This page is indeed in a sorry state. With JavaScript switched off the Interactive Diagram does not appear, and we get to see a number of non-functional buttons with the Diagram's definition displayed below it as reformatted text. People then only get to see the static image of the setup in the Alternate Pieces section, plus two static move diagrams, which uses a hitherto unintroduced and far from self-explanatory piece representation.

In fact it is strange that these move diagrams are on the page at all; none of the other pieces have such move diagrams, and all piece descriptions already refer to a page with animated move diagrams. Note that separate move diagrams are not really a luxury here even for people that can see the Interactive Diagram, as the capture mode of some of the pieces is not properly demonstrated by the move diagrams that by default can be displayed through this Diagram: it would show moves of the piece on a board that is otherwise empty except for a single opponent 'pawn' that can be moved around through hovering over the board.
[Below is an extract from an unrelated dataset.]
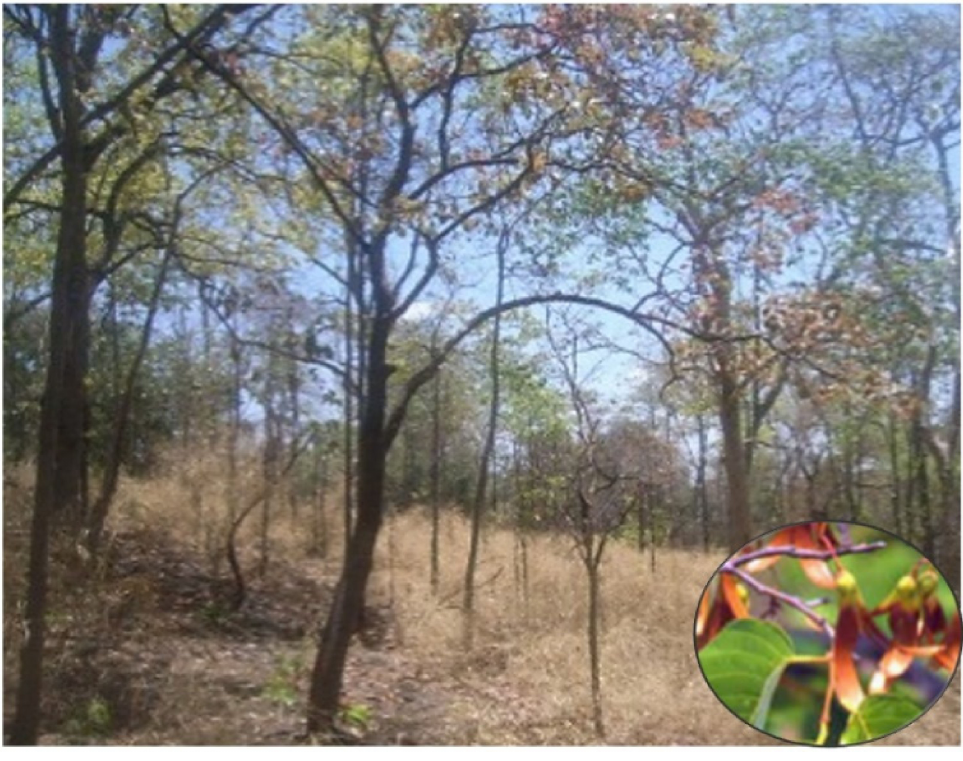
Figure A3. Shorea obtuse .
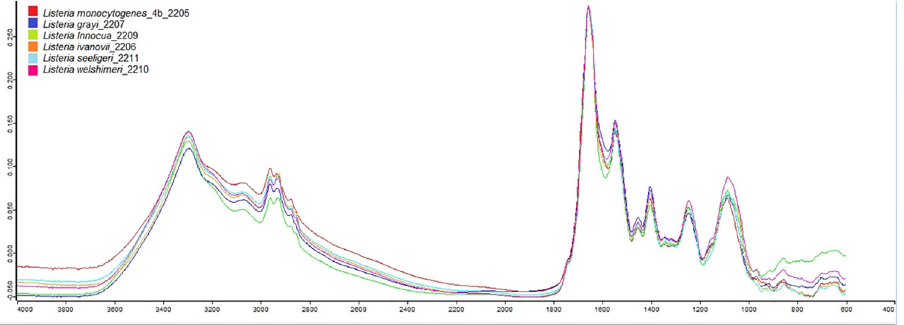
Fig 1. Raw FT-IR data of six Listeria species. L . monocytogenes , L . grayi , L . innocua , L . ivanovii , L . seeligeri , L . welshemeri .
Pincher Pawns, Chameleons and Coordinators never have any captures under those conditions, but the Withdrawer is one of the few pieces for which the Interactive Diagram would work (if JavaScript is switched on).

I see no logic in having a separate page for move diagrams, no matter how revolutionary these were at the time of their publishing. Move diagrams belong in the piece section of the article describing the variant, and the page with the move diagrams would make an excellent Pieces section for this article.

I also see no reason to show an Alternate Pieces section if there already is a (working) button through which the Interactive Diagram can show this same, as well as several other alternate representations. So this section should be hidden when JavaScript is switched on. And with JavaScript off the setup should be shown not only in the 'alternate' representation, but also in the preferred one. A more logical layout would be to delete the section, but show the diagram side by side with a static image of the setup with ordinary chess pieces (and inverted Rook) in the Setup section.

As to the piece sets that can be shown through the buttons: is it really needed to include the 'Alfaerie Animals' representation? Showing multiple representations can only increase confusion. It should be obvious that chess pieces can be represented by any set of images, and one can even buy orthodox chess sets where all pieces are sheep, frogs, pigs or heroes and villains from Star Wars. Is anyone actually using this 'Alfaerie Animals' representation? If not, why would we encourage this particular choice over the few million others that could be concocted with animal images from the Alfaerie set?

I also seem to recall that originally the initial (static) setup diagram used the ('small') Utrecht theme with the 'inverted-Rook representation'. Now that Utrecht is available in SVG and 50x50 PNG I think it would be better to use that rather than Alfaerie to present this representation as the primary diagram, and only show 'Ultima-Alt', 'Alfaerie Queens' and 'Abstract' as alternatives.